Dataset records
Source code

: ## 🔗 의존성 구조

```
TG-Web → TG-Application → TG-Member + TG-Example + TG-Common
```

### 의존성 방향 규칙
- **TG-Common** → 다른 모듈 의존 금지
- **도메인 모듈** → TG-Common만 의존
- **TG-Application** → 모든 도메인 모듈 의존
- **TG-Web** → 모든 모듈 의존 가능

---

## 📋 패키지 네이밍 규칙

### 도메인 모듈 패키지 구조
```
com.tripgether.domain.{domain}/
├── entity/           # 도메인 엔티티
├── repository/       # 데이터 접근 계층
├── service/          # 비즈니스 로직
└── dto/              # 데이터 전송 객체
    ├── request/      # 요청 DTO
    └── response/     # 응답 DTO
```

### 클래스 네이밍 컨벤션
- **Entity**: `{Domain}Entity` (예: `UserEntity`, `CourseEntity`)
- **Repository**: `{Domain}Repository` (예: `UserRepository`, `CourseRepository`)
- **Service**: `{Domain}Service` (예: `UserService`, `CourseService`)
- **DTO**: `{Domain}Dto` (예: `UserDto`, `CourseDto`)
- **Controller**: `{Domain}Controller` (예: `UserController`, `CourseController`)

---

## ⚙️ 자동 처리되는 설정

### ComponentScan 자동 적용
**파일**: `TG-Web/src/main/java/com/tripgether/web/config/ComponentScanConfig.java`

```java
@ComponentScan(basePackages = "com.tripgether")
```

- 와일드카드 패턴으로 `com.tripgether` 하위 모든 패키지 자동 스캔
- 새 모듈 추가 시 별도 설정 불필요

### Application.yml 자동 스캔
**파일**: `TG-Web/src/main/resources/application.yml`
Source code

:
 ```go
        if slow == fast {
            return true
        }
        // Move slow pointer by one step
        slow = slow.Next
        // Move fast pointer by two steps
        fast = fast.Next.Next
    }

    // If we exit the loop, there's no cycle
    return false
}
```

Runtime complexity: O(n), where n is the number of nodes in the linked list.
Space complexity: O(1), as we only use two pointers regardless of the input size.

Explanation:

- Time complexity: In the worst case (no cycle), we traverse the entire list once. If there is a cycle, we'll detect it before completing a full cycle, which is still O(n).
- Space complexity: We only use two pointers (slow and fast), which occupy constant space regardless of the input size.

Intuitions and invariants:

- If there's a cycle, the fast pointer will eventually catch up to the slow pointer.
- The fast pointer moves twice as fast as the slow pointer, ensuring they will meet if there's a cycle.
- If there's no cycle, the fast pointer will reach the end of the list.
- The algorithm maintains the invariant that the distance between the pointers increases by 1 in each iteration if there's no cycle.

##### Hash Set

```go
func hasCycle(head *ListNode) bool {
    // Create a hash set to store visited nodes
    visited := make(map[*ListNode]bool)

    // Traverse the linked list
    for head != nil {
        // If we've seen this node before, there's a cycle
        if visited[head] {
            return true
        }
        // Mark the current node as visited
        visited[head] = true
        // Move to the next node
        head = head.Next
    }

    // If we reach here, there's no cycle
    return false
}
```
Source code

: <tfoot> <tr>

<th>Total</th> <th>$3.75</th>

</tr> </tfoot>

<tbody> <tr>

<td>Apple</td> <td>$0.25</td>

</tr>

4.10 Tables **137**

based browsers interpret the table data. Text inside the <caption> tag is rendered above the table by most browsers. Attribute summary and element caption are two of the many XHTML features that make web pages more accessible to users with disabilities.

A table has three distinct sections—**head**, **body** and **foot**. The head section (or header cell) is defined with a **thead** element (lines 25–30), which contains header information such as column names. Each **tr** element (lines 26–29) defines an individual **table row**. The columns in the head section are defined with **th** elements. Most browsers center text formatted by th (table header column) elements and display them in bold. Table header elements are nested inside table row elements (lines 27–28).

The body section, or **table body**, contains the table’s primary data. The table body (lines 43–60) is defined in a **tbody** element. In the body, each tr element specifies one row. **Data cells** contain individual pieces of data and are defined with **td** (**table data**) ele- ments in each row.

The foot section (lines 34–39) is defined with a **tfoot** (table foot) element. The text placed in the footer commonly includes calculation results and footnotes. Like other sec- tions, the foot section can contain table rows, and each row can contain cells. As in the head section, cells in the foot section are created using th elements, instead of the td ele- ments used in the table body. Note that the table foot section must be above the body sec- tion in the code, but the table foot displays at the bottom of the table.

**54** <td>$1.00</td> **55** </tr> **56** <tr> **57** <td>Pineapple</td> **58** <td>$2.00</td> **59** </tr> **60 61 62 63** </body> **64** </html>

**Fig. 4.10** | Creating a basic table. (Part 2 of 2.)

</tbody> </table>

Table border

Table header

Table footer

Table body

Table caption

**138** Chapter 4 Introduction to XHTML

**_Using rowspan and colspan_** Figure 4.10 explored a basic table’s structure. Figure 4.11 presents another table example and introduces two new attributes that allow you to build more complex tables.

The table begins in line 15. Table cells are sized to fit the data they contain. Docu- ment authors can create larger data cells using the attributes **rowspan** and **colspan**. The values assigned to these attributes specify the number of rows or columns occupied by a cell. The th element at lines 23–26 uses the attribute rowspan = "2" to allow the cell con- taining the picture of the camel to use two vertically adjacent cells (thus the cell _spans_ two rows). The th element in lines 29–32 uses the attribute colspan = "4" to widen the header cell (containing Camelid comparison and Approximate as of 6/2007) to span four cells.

**Action item**
Answer only with how many lines in the records include "number".

**Output for this exercise**
2